## TASK STATEMENT
Each entry must be output once more without any change.

## INPUT MATERIAL
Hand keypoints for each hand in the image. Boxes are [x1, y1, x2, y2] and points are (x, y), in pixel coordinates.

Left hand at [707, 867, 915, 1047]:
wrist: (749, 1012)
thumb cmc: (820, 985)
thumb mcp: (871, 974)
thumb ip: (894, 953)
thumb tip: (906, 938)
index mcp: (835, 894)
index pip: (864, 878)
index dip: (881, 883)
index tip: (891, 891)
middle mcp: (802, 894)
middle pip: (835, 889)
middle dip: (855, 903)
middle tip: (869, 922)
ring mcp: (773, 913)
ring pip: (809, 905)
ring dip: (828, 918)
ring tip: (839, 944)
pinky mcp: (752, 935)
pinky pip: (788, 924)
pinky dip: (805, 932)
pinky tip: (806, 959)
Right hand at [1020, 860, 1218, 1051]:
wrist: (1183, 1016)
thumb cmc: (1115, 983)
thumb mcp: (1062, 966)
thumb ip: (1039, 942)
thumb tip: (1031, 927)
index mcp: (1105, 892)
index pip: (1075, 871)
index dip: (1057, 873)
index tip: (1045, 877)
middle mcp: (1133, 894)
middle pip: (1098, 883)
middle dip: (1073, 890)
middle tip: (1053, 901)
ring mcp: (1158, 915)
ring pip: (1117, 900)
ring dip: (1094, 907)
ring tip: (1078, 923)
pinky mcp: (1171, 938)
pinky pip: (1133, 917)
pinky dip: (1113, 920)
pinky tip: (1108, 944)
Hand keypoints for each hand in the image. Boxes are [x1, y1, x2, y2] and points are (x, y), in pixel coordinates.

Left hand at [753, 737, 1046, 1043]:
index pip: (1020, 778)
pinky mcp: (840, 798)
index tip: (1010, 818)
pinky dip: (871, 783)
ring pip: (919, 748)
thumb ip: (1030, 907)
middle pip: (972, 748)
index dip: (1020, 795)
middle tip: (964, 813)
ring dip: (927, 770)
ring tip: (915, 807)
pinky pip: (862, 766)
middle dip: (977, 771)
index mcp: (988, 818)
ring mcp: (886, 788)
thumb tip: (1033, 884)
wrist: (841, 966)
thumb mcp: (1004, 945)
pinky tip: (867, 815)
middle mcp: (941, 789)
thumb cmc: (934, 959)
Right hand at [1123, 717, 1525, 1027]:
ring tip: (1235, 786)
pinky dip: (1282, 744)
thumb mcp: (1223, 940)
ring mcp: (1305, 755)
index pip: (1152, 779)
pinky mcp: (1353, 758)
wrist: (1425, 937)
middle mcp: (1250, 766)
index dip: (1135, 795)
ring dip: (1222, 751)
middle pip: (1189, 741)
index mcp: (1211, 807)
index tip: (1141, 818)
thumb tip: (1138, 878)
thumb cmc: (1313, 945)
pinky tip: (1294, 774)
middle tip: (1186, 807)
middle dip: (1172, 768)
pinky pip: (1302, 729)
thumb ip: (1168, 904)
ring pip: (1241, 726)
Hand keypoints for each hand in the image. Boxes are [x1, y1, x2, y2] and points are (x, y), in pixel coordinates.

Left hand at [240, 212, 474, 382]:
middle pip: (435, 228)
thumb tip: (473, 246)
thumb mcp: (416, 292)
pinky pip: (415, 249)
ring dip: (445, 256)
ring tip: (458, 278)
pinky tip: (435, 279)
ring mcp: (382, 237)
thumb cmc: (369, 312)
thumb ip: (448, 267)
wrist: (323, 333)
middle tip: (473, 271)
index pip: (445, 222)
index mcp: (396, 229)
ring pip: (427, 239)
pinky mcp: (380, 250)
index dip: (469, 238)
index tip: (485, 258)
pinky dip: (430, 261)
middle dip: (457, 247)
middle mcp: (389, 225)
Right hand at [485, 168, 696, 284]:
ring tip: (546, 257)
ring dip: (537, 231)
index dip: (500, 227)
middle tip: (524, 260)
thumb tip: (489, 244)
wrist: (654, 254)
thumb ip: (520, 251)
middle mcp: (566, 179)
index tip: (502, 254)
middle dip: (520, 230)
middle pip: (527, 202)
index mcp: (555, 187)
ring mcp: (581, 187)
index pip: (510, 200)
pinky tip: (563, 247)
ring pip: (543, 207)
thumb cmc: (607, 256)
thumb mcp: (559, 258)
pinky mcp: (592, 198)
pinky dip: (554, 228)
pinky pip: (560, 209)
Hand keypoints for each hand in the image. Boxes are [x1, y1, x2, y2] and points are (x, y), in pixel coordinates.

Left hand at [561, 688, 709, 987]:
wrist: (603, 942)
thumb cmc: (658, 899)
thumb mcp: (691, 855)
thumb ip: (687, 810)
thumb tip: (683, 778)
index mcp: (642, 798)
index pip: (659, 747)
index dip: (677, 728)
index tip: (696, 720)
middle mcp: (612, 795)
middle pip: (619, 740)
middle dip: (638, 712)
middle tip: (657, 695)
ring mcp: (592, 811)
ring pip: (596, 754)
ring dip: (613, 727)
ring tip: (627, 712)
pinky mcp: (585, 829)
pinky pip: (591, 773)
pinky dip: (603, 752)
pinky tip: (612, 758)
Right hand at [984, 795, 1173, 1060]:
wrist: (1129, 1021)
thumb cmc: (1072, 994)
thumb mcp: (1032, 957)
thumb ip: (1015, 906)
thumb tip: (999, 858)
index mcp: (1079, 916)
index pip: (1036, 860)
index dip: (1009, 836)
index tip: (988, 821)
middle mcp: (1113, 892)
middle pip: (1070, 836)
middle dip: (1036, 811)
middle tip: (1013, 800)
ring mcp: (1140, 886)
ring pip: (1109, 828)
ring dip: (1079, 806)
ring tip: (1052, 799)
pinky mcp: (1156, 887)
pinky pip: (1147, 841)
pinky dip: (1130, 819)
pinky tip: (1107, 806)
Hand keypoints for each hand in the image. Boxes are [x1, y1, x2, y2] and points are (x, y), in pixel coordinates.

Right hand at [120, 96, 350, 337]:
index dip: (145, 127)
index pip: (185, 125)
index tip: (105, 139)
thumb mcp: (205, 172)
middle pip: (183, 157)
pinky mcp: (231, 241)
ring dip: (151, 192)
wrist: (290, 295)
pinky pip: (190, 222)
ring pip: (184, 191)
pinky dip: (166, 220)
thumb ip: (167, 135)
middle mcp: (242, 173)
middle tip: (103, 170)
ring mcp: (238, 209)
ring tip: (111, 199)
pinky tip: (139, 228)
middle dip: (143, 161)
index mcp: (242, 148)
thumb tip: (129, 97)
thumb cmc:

## REPLY
Hand keypoints for each hand in the image. Boxes are [x1, y1, x2, y2] and points are (x, y), in pixel coordinates.

Left hand at [707, 867, 915, 1047]:
wrist: (749, 1012)
thumb cmc: (820, 985)
thumb mcp: (871, 974)
thumb ip: (894, 953)
thumb tip: (906, 938)
index mcp: (835, 894)
index pip: (864, 878)
index dip: (881, 883)
index tip: (891, 891)
middle mcp: (802, 894)
middle pip: (835, 889)
middle dip: (855, 903)
middle tip: (869, 922)
ring mcp: (773, 913)
ring pip: (809, 905)
ring dip: (828, 918)
ring tip: (839, 944)
pinky mcp: (752, 935)
pinky pip: (788, 924)
pinky dip: (805, 932)
pinky tip: (806, 959)
Right hand at [1020, 860, 1218, 1051]:
wrist: (1183, 1016)
thumb cmc: (1115, 983)
thumb mcp: (1062, 966)
thumb ip: (1039, 942)
thumb tip: (1031, 927)
index mcp: (1105, 892)
index pip: (1075, 871)
index dip: (1057, 873)
index tip: (1045, 877)
middle mcp: (1133, 894)
middle pip: (1098, 883)
middle dip: (1073, 890)
middle tip: (1053, 901)
ring mcp: (1158, 915)
ring pip: (1117, 900)
ring dip: (1094, 907)
ring tip: (1078, 923)
pinky mcp: (1171, 938)
pinky pip: (1133, 917)
pinky dip: (1113, 920)
pinky tip: (1108, 944)
Hand keypoints for each hand in the image. Boxes are [x1, y1, x2, y2] and points are (x, y), in pixel coordinates.

Left hand at [753, 737, 1046, 1043]:
index pip: (1020, 778)
pinky mcp: (840, 798)
index tip: (1010, 818)
pinky dip: (871, 783)
ring pip: (919, 748)
thumb ip: (1030, 907)
middle pip: (972, 748)
index dip: (1020, 795)
middle tip: (964, 813)
ring dip: (927, 770)
ring tip: (915, 807)
pinky pip: (862, 766)
middle dip: (977, 771)
index mcp: (988, 818)
ring mcp: (886, 788)
thumb tip: (1033, 884)
wrist: (841, 966)
thumb mcp: (1004, 945)
pinky tip: (867, 815)
middle mcp: (941, 789)
thumb cmc: (934, 959)
Right hand at [1123, 717, 1525, 1027]:
ring tip: (1235, 786)
pinky dip: (1282, 744)
thumb mcp: (1223, 940)
ring mcp: (1305, 755)
index pip: (1152, 779)
pinky mcp: (1353, 758)
wrist: (1425, 937)
middle mcp: (1250, 766)
index dip: (1135, 795)
ring dip: (1222, 751)
middle pip: (1189, 741)
index mcp: (1211, 807)
index tip: (1141, 818)
thumb tip: (1138, 878)
thumb cmc: (1313, 945)
pinky tip: (1294, 774)
middle tip: (1186, 807)
middle dip: (1172, 768)
pinky pip: (1302, 729)
thumb ip: (1168, 904)
ring pip: (1241, 726)
Hand keypoints for each hand in the image. Boxes are [x1, y1, x2, y2] and points are (x, y), in pixel coordinates.

Left hand at [240, 212, 474, 382]:
middle pip: (435, 228)
thumb tip: (473, 246)
thumb mcp: (416, 292)
pinky pip: (415, 249)
ring dip: (445, 256)
ring tip: (458, 278)
pinky tip: (435, 279)
ring mcp: (382, 237)
thumb cmc: (369, 312)
thumb ip: (448, 267)
wrist: (323, 333)
middle tip: (473, 271)
index pip: (445, 222)
index mcp: (396, 229)
ring pip: (427, 239)
pinky mcp: (380, 250)
index dip: (469, 238)
index tip: (485, 258)
pinky dip: (430, 261)
middle dip: (457, 247)
middle mcp: (389, 225)
Right hand at [485, 168, 696, 284]:
ring tip: (546, 257)
ring dip: (537, 231)
index dip: (500, 227)
middle tip: (524, 260)
thumb tip: (489, 244)
wrist: (654, 254)
thumb ip: (520, 251)
middle mcp: (566, 179)
index tip: (502, 254)
middle dip: (520, 230)
middle pip: (527, 202)
index mcp: (555, 187)
ring mcp: (581, 187)
index pip: (510, 200)
pinky tip: (563, 247)
ring pip: (543, 207)
thumb cmc: (607, 256)
thumb mcp: (559, 258)
pinky mcp: (592, 198)
pinky dip: (554, 228)
pinky pip: (560, 209)
Hand keypoints for each hand in the image. Boxes are [x1, y1, x2, y2] and points are (x, y), in pixel coordinates.

Left hand at [561, 688, 709, 987]:
wrist: (603, 942)
thumb cmc: (658, 899)
thumb mcp: (691, 855)
thumb ip: (687, 810)
thumb tip: (683, 778)
index mcp: (642, 798)
index pip: (659, 747)
index dip: (677, 728)
index tip: (696, 720)
middle mcp: (612, 795)
middle pip: (619, 740)
middle dip: (638, 712)
middle tip: (657, 695)
ring mcp: (592, 811)
ring pip: (596, 754)
ring dip: (613, 727)
ring tip: (627, 712)
pinky mcp: (585, 829)
pinky pip: (591, 773)
pinky dip: (603, 752)
pinky tip: (612, 758)
Right hand at [984, 795, 1173, 1060]:
wrist: (1129, 1021)
thumb cmc: (1072, 994)
thumb mcp: (1032, 957)
thumb ip: (1015, 906)
thumb tip: (999, 858)
index mcp: (1079, 916)
index pip: (1036, 860)
index dip: (1009, 836)
index tip: (988, 821)
middle mcp: (1113, 892)
middle pip: (1070, 836)
middle dip: (1036, 811)
middle tip: (1013, 800)
ring mcp: (1140, 886)
ring pip: (1109, 828)
ring dip: (1079, 806)
ring tip: (1052, 799)
pinky mcp: (1156, 887)
pinky pip: (1147, 841)
pinky dip: (1130, 819)
pinky tip: (1107, 806)
Hand keypoints for each hand in the image. Boxes are [x1, y1, x2, y2] and points are (x, y), in pixel coordinates.

Right hand at [120, 96, 350, 337]:
index dip: (145, 127)
index pip: (185, 125)
index tip: (105, 139)
thumb mcp: (205, 172)
middle pip: (183, 157)
pinky mcp: (231, 241)
ring dip: (151, 192)
wrist: (290, 295)
pinky pip: (190, 222)
ring pip: (184, 191)
pinky dip: (166, 220)
thumb ip: (167, 135)
middle mcp: (242, 173)
middle tip: (103, 170)
ring mcp: (238, 209)
ring tip: (111, 199)
pinky tip: (139, 228)
middle dip: (143, 161)
index mcp: (242, 148)
thumb tip: (129, 97)
thumb cmc:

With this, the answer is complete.